───── Information given

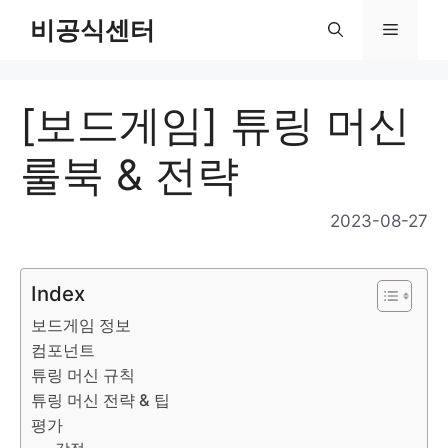
Skip
비공식센터
Menu
to
content
[보드게임] 튜링 머신
룰북 & 전략
2023-08-27
Index
보드게임 정보
컴포넌트
튜링 머신 규칙
튜링 머신 전략 & 팁
평가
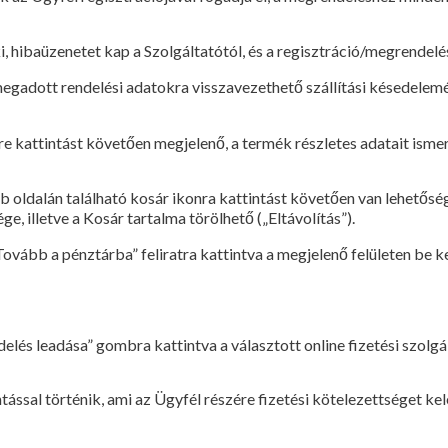
, hibaüzenetet kap a Szolgáltatótól, és a regisztráció/megrendelés
megadott rendelési adatokra visszavezethető szállítási késedelemé
e kattintást követően megjelenő, a termék részletes adatait isme
 oldalán található kosár ikonra kattintást követően van lehetőség
, illetve a Kosár tartalma törölhető („Eltávolítás”).
ovább a pénztárba” feliratra kattintva a megjelenő felületen be k
s leadása” gombra kattintva a választott online fizetési szolgált
ással történik, ami az Ügyfél részére fizetési kötelezettséget kel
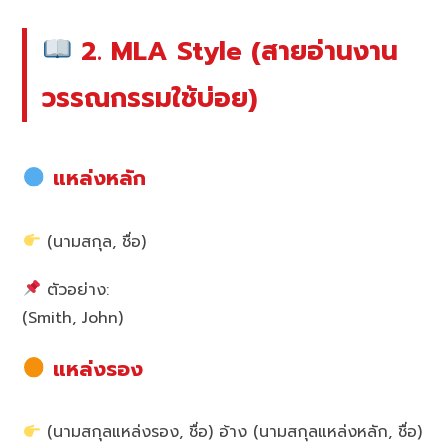
2. MLA Style (สายอ่านงาน
วรรณกรรมใช้บ่อย)
แหล่งหลัก
(นามสกุล, ชื่อ)
ตัวอย่าง:
(Smith, John)
แหล่งรอง
(นามสกุลแหล่งรอง, ชื่อ) อ้าง (นามสกุลแหล่งหลัก, ชื่อ)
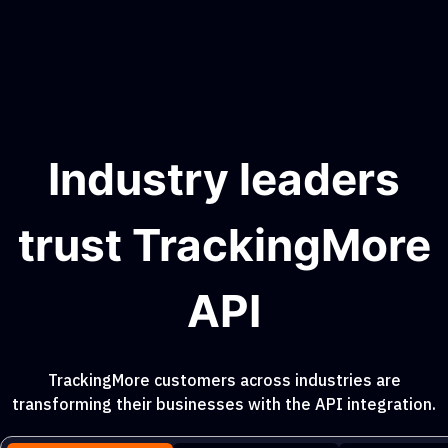
Industry leaders
trust TrackingMore
API
TrackingMore customers across industries are
transforming their businesses with the API integration.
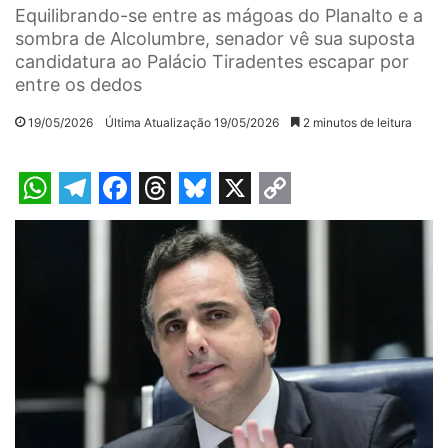
Equilibrando-se entre as mágoas do Planalto e a
sombra de Alcolumbre, senador vê sua suposta
candidatura ao Palácio Tiradentes escapar por
entre os dedos
19/05/2026
Última Atualização 19/05/2026
2 minutos de leitura
W
T
F
T
B
X
C
h
e
a
h
l
o
a
l
c
r
u
p
t
e
e
e
e
y
s
g
b
a
s
L
A
r
o
d
k
i
p
a
o
s
y
n
p
m
k
k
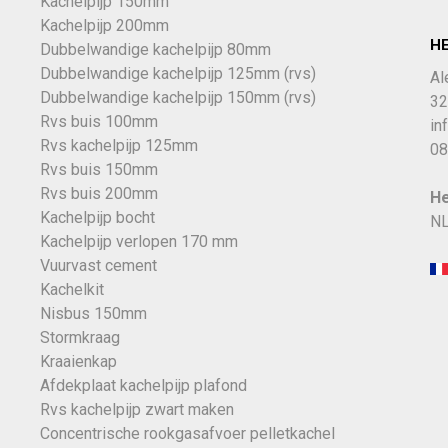
Kachelpijp 150mm
Kachelpijp 200mm
H
Dubbelwandige kachelpijp 80mm
Dubbelwandige kachelpijp 125mm (rvs)
Al
Dubbelwandige kachelpijp 150mm (rvs)
32
Rvs buis 100mm
in
Rvs kachelpijp 125mm
08
Rvs buis 150mm
Rvs buis 200mm
He
Kachelpijp bocht
NL
Kachelpijp verlopen 170 mm
Vuurvast cement
Kachelkit
Nisbus 150mm
Stormkraag
Kraaienkap
Afdekplaat kachelpijp plafond
Rvs kachelpijp zwart maken
Concentrische rookgasafvoer pelletkachel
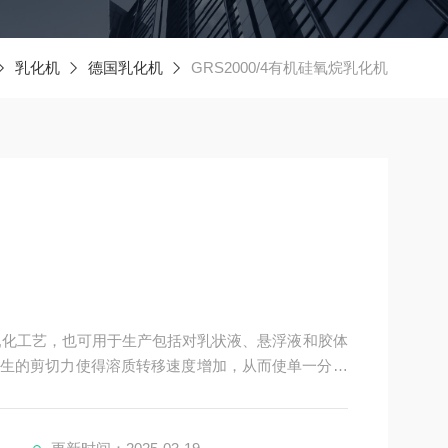
乳化机
德国乳化机
GRS2000/4有机硅氧烷乳化机
乳化工艺，也可用于生产包括对乳状液、悬浮液和胶体
生的剪切力使得溶质转移速度增加，从而使单一分子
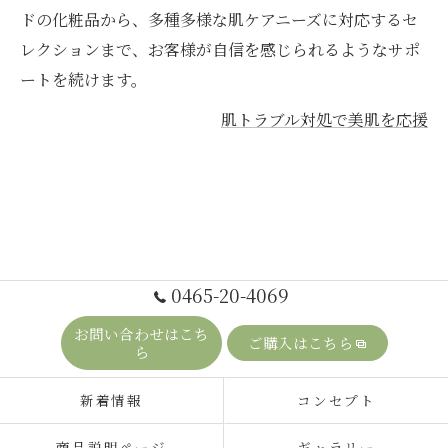
ドの化粧品から、多種多様な肌ケアニーズに対応するセ
レクションまで、お客様が自信を感じられるようなサポ
ートを続けます。
肌トラブル対処で美肌を応援
0465-20-4069
お問い合わせはこち
ご購入はこちら
ら
新着情報
コンセプト
商品説明ページ
ギャラリー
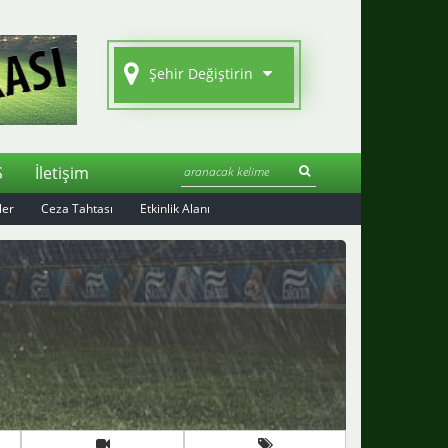
Şehir Değiştirin
S
İletişim
ler
Ceza Tahtası
Etkinlik Alanı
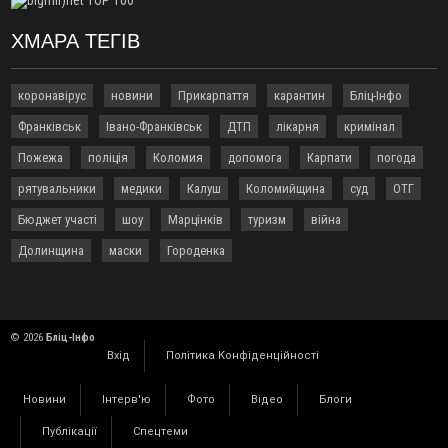
відкритої операції
ХМАРА ТЕГІВ
18:42
На лінії зіткнення загинув керівник пошукового загону
"Плацдарм" Олексій Юков
18:11
СБС за дві доби уразили 13 енергооб'єктів на окупованих
коронавірус
новини
Прикарпаття
карантин
Бліц-Інфо
територіях
Франківськ
Івано-Франківськ
ДТП
лікарня
кримінал
17:20
Українці подали рекордну кількість заяв до університетів.
Які спеціальності обирають
Пожежа
поліція
Коломия
допомога
Карпати
погода
16:43
Зарплати на Прикарпатті за місяць зросли на 10%, але до
рятувальники
медики
Калуш
Коломийщина
суд
ОТГ
середньої по Україні ще далеко
Бюджет участі
шоу
Марцінків
туризм
війна
16:14
Франківець, який стріляв біля АЗС, вийшов під заставу та
був повторно затриманий
Долинщина
маски
Городенка
15:54
Прикарпатець прийшов у Пенсійний та заявив поліції про
гранату, бо йому не нарахували пенсію
14:59
У Болгарії затримали прикарпатця, який виготовляв
наркотики для міжнародного синдикату
© 2026
Бліц-Інфо
Вхід
Політика Конфіденційності
14:47
Стефанішина отримала нову підозру. Їй обирають
запобіжний захід
Новини
Інтерв'ю
Фото
Відео
Блоги
14:02
«Пілот з Лондона» видурив у жительки Коломийщини
майже 64 тисячі гривень
Публікації
Спецтеми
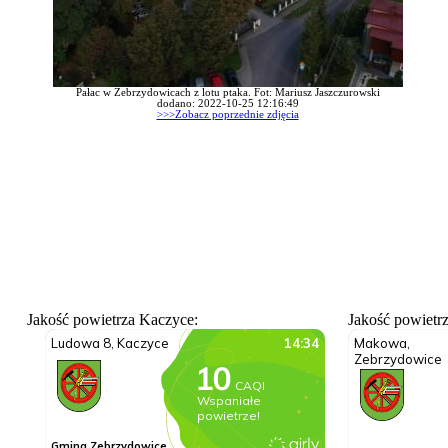
Pałac w Zebrzydowicach z lotu ptaka. Fot: Mariusz Jaszczurowski
dodano: 2022-10-25 12:16:49
>>>Zobacz poprzednie zdjęcia
Jakość powietrza Kaczyce:
Jakość powietr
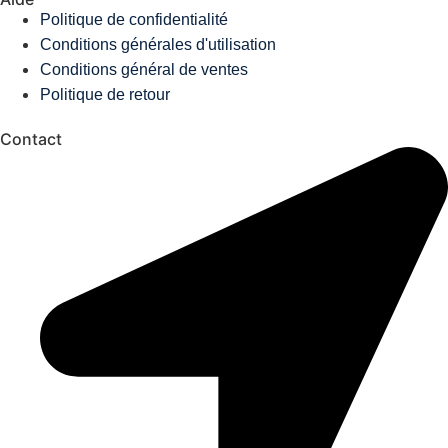
Politique de confidentialité
Conditions générales d'utilisation
Conditions général de ventes
Politique de retour
Contact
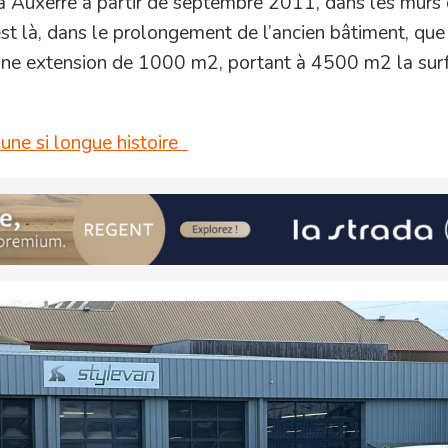
à Auxerre à partir de septembre 2011, dans les murs 
st là, dans le prolongement de l’ancien bâtiment, que
une extension de 1000 m2, portant à 4500 m2 la sur
 une si longue histoire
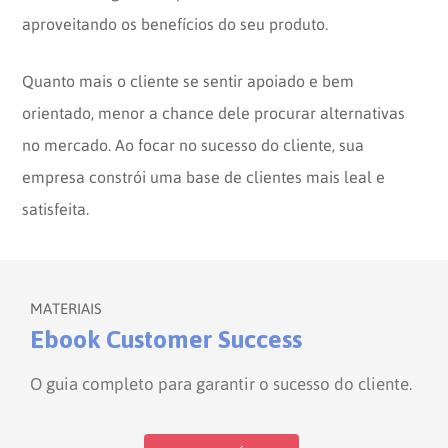
aproveitando os benefícios do seu produto.
Quanto mais o cliente se sentir apoiado e bem
orientado, menor a chance dele procurar alternativas
no mercado. Ao focar no sucesso do cliente, sua
empresa constrói uma base de clientes mais leal e
satisfeita.
MATERIAIS
Ebook Customer Success
O guia completo para garantir o sucesso do cliente.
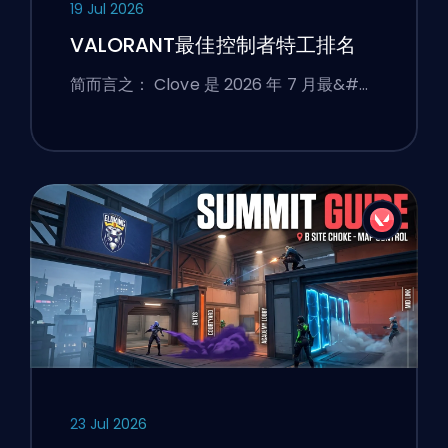
19 Jul 2026
VALORANT最佳控制者特工排名
简而言之： Clove 是 2026 年 7 月最&#…
23 Jul 2026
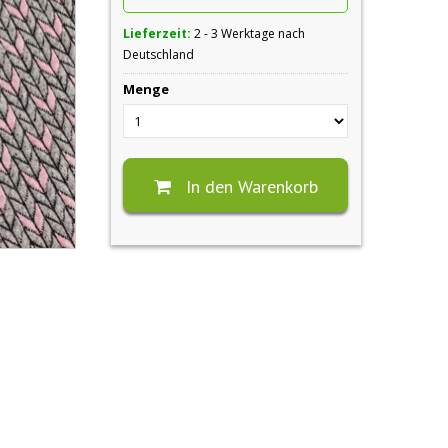
Lieferzeit:
2 - 3 Werktage nach
Deutschland
Menge
In den Warenkorb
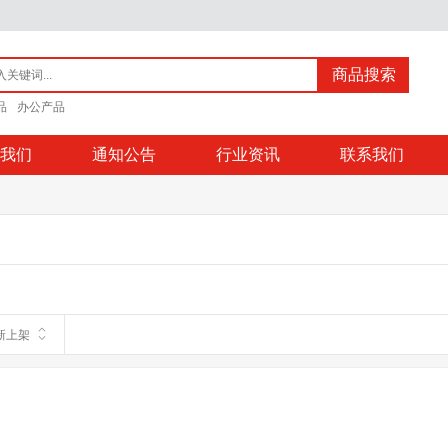
商品搜索
品
办公产品
我们
通知公告
行业资讯
联系我们
新上架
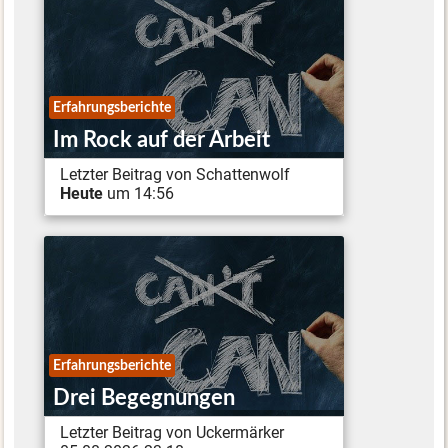
Erfahrungsberichte
Im Rock auf der Arbeit
Letzter Beitrag von Schattenwolf
Heute
um 14:56
Erfahrungsberichte
Drei Begegnungen
Letzter Beitrag von Uckermärker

──────────

Work instructions —
Only a number is wanted here: how many lines in the entries contain the word "dans"?

Answer section —
2